Exploring the relationship between total time consumption and estimated uncertainty using our approach presents an intriguing avenue for further study, given their crucial role in experiments. Figure 6 shows the relationship between relative uncertainty and total simulated time. It is evident that as the time increases, the uncertainties decrease following a slope of −0.5. This observation aligns with the fact that clock-comparison instability also decreases at the same slope of −0.5 with increasing averaging time. Through linear regression analysis, we determined that achieving a 1% uncertainty (one order of smaller than the typical uncertainty of absorption imaging [15,16,17]), requires a simulated time of approximately 20 h.

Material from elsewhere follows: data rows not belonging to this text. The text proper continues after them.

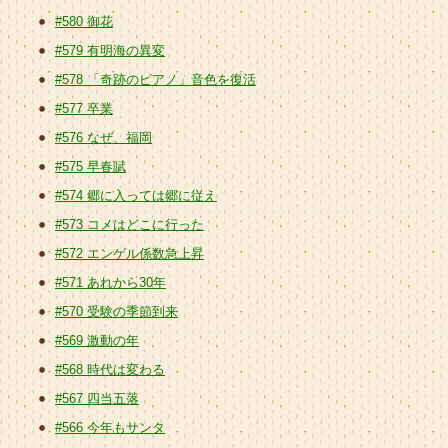
#580 御花
#579 有明海の異変
#578 「奇跡のピアノ」音色を復活
#577 卒業
#576 なぜ、福岡
#575 早春賦
#574 郷に入っては郷に従え
#573 コメはどこに行った
#572 エンゲル係数急上昇
#571 あれから30年
#570 受験の季節到来
#569 激動の年
#568 時代は変わる
#567 四当五落
#566 今年もサンタ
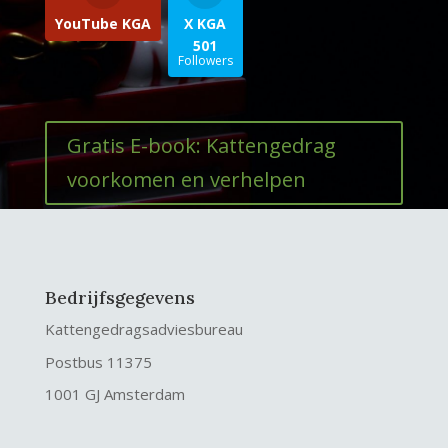
YouTube KGA
X KGA
501
Followers
Gratis E-book: Kattengedrag
voorkomen en verhelpen
Bedrijfsgegevens
Kattengedragsadviesbureau
Postbus 11375
1001 GJ Amsterdam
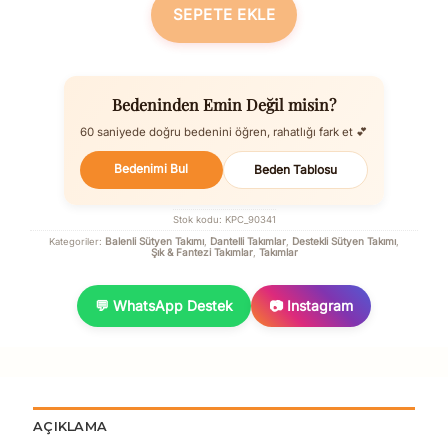
SEPETE EKLE
Bedeninden Emin Değil misin?
60 saniyede doğru bedenini öğren, rahatlığı fark et 💕
Bedenimi Bul
Beden Tablosu
Stok kodu:
KPC_90341
Balenli Sütyen Takımı
Dantelli Takımlar
Destekli Sütyen Takımı
Kategoriler:
,
,
,
Şık & Fantezi Takımlar
Takımlar
,
💬 WhatsApp Destek
📷 Instagram
AÇIKLAMA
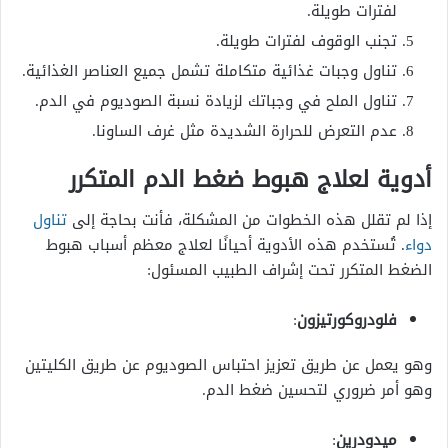
لفترات طويلة.
تجنب الوقوف لفترات طويلة.
تناول وجبات غذائية متكاملة تشمل جميع العناصر الغذائية.
تناول الملح في وجباتك لزيادة نسبة الصوديوم في الدم.
عدم التعرض للحرارة الشديدة مثل غرف الساونا.
أدوية لعلاج هبوط ضغط الدم المتكرر
إذا لم تقلل هذه الخطوات من المشكلة، فأنت بحاجة إلى
تناول
دواء
. تُستخدم هذه الأدوية أحيانًا لعلاج معظم أسباب هبوط
الضغط المتكرر تحت إشراف الطبيب المسئول:
فلودروكورتيزون
:
وهو يعمل عن طريق تعزيز احتباس الصوديوم عن طريق الكليتين
وهو أمر ضروري لتحسين ضغط الدم.
ميدودرين
:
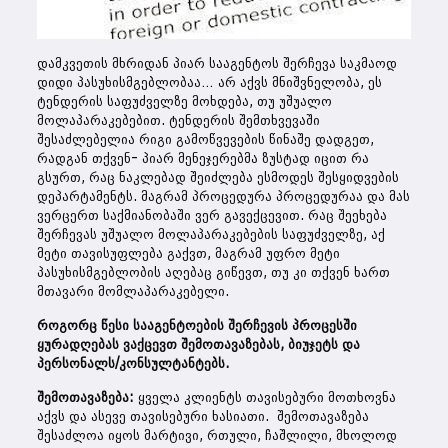
დამკვეთის მხრიდან პიარ სააგენტოს შერჩევა საკმაოდ
დიდი პასუხისმგებლობაა… არ აქვს მნიშვნელობა, ეს
ტენდერის საფუძველზე მოხდება, თუ უშუალო
მოლაპარაკებებით. ტენდერის შემთხვევაში
შესაძლებელია რიგი გამოწვევების წინაშე დადგეთ,
რადგან თქვენ- პიარ მენეჯერებმა ზუსტად იცით რა
გსურთ, რაც ნაკლებად შეიძლება ესმოდეს შესყიდვების
დეპარტამენტს. მაგრამ პროცედურა პროცედურაა და მას
ვერცერთ საქმიანობაში ვერ გავექცევით. რაც შეეხება
შერჩევას უშუალო მოლაპარაკებების საფუძველზე, აქ
მეტი თავისუფლება გაქვთ, მაგრამ უფრო მეტი
პასუხისმგებლობის აღებაც გიწევთ, თუ კი თქვენ ხართ
მთავარი მომლაპარაკებელი.
როგორც წესი სააგენტოების შერჩევის პროცესში
ყურადღებას ვაქცევთ შემოთავაზებას, ბიუჯეტს და
პერსონალს/კონსულტანტებს.
შემოთავაზება:
ყველა კლიენტს თავისებური მოთხოვნა
აქვს და ასევე თავისებური ხასიათი. შემოთავაზება
შესაძლოა იყოს მარტივი, რთული, ჩაშლილი, მხოლოდ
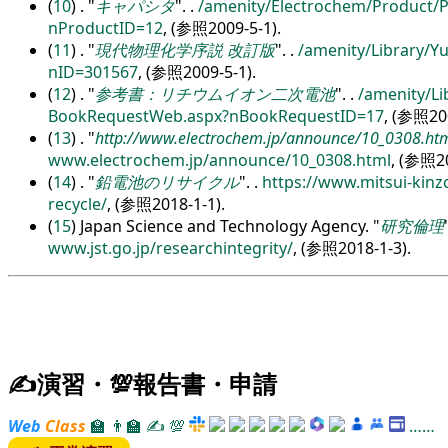
(
10
) .
キャパシタ
.
.
/
amenity/
Electrochem/
Product/
P
nProductID=12
, (参照2009-5-1).
(
11
) .
現代物理化学序説 改訂版
.
.
/
amenity/
Library/
Y
nID=301567
, (参照2009-5-1).
(
12
) .
参考書：リチウムイオン二次電池
.
.
/
amenity/
Li
BookRequestWeb.aspx?nBookRequestID=17
, (参照200
(
13
) .
http://www.electrochem.jp/announce/10_0308.ht
www.electrochem.jp/
announce/
10_0308.html
, (参照20
(
14
) .
鉛電池のリサイクル
.
.
https:/
/
www.mitsui-kinzo
recycle/
, (参照2018-1-1).
(
15
) Japan Science and Technology Agency.
研究倫理
www.jst.go.jp/
researchintegrity/
, (参照2018-1-3).
✍演習・💯報告書・申請
Web
Class
🏫
👨‍🏫
✍
💯
……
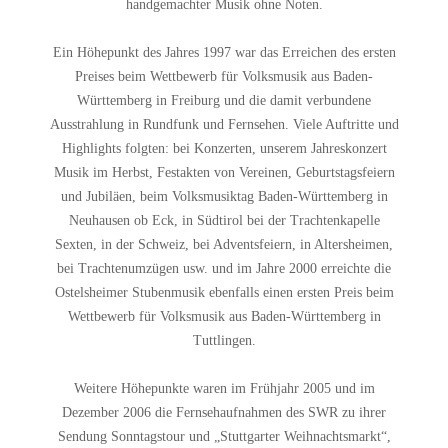
handgemachter Musik ohne Noten.
Ein Höhepunkt des Jahres 1997 war das Erreichen des ersten
Preises beim Wettbewerb für Volksmusik aus Baden-
Württemberg in Freiburg und die damit verbundene
Ausstrahlung in Rundfunk und Fernsehen. Viele Auftritte und
Highlights folgten: bei Konzerten, unserem Jahreskonzert
Musik im Herbst, Festakten von Vereinen, Geburtstagsfeiern
und Jubiläen, beim Volksmusiktag Baden-Württemberg in
Neuhausen ob Eck, in Südtirol bei der Trachtenkapelle
Sexten, in der Schweiz, bei Adventsfeiern, in Altersheimen,
bei Trachtenumzügen usw. und im Jahre 2000 erreichte die
Ostelsheimer Stubenmusik ebenfalls einen ersten Preis beim
Wettbewerb für Volksmusik aus Baden-Württemberg in
Tuttlingen.
Weitere Höhepunkte waren im Frühjahr 2005 und im
Dezember 2006 die Fernsehaufnahmen des SWR zu ihrer
Sendung Sonntagstour und „Stuttgarter Weihnachtsmarkt“,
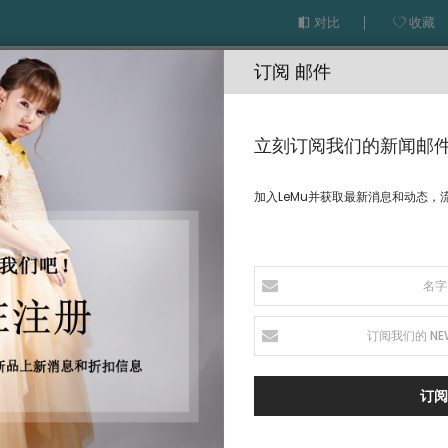
对比
收藏
订阅 邮件
立刻订阅我们的新闻邮
加入LeMu并获取最新消息和动态，
EMU高级定制
量身定制
打折区
订阅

In the real world, the number of atoms trapped in the lattice may vary from shot-to-shot clock cycles, making it important to study the relationship between the fluctuation amplitude of atom number and estimated uncertainty using our method. Both factors are critical in experiments. To induce atom number fluctuations, we added discrete random integers to the set value of N₀ in every clock cycle, where the added noise followed a normal distribution N~(2000, 2000σ_f), where σ_f represents the fractional fluctuation of the atom number and can be ranged from 0 to 1. Figure 7a shows the atom number as a function of simulated time, while Figure 7b presents the numerical results of the extracted averaging atom number and corresponding relative uncertainty as a function of σ_f. Surprisingly, we found that the estimated uncertainty is almost independent of σ_f when the value of σ_f is smaller than approximately 14%. However, for larger values of σ_f, the estimated uncertainty rapidly increases, and the determined atom number deviates from the theoretical value of 2000. Figure 7b indicates that our method is effective, as long as the standard deviation of atom number fluctuation is controlled below 0.14 times the averaging atom number.

4. Conclusions

In conclusion, our proposed method provides a valuable tool for accurately measuring the atom number in an OLC system where clock stability is limited by quantum projection noise, photon shot noise, and technical noise. The numerical results indicate that our approach can achieve an estimated uncertainty below 4% for atom numbers ranging from 50 to 6000 (the maximum setting value in this study). Furthermore, this level of uncertainty is achieved with a total simulated time of 6.7 h. It is important to note that by increasing the simulated time, it is possible to further reduce the uncertainty even more. We also investigated how the fluctuation of atom number affects the measurement results. The numerical results indicate that the standard deviation of atom number fluctuation should be controlled to be below 0.14 times the average atom number. Ensuring a stable atom number over an extended period is crucial in our proposed method. This can be achieved by controlling the atom number during the first stage of cooling and trapping, for example, by providing feedback on the duration of the Zeeman slower or the two-dimensional collimation light [29]. This work can advance research in many-body interaction [13,14,19], nondestructive detection [30], and entanglement of atoms [31], as the precise measurement of atom number enables more precise control and manipulation of atomic systems.